### Required work
Set down the line that has "left elbow: (629, 632)" and each line beneath it, through the last line of the entries, exactly and with no others.

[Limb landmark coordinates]
=== Begin Enclosure ===

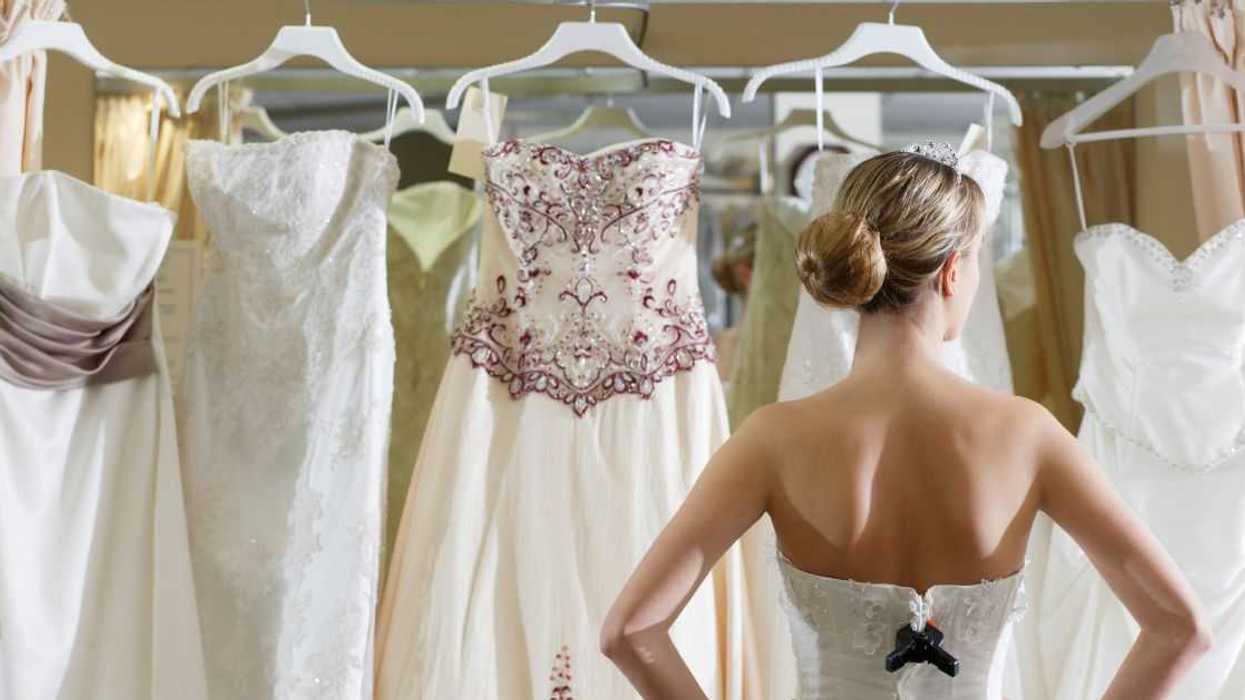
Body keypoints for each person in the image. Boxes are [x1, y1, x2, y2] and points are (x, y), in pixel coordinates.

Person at [601, 146, 1210, 699]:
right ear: (951, 270)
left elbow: (629, 632)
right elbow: (1180, 629)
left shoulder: (771, 439)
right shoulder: (1027, 436)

=== End Enclosure ===

### Answer area
left elbow: (629, 632)
right elbow: (1180, 629)
left shoulder: (771, 439)
right shoulder: (1027, 436)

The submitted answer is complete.